PROBLEM TO WORK ON :: Among the entries below, find the line with "nose: (121, 92)", then quote it and each following line up to and including the line with "left front paw: (114, 163)", and nothing else.

---------- EXTRACTED ENTRIES

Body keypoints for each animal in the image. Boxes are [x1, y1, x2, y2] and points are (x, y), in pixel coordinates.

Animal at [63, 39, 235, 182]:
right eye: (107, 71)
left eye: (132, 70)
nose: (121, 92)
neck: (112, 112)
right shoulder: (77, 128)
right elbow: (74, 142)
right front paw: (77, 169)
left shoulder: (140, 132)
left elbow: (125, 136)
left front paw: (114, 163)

--------------------
---------- EXTRACTED ENTRIES

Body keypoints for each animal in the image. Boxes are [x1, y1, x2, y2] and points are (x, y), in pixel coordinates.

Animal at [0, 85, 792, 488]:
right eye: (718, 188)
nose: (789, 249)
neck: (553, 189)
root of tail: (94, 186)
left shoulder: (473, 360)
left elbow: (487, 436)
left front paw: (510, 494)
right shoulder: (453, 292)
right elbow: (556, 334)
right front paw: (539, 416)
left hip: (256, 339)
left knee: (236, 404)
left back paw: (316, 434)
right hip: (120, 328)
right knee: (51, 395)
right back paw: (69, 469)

--------------------

OUTPUT OF THE TASK ::
nose: (121, 92)
neck: (112, 112)
right shoulder: (77, 128)
right elbow: (74, 142)
right front paw: (77, 169)
left shoulder: (140, 132)
left elbow: (125, 136)
left front paw: (114, 163)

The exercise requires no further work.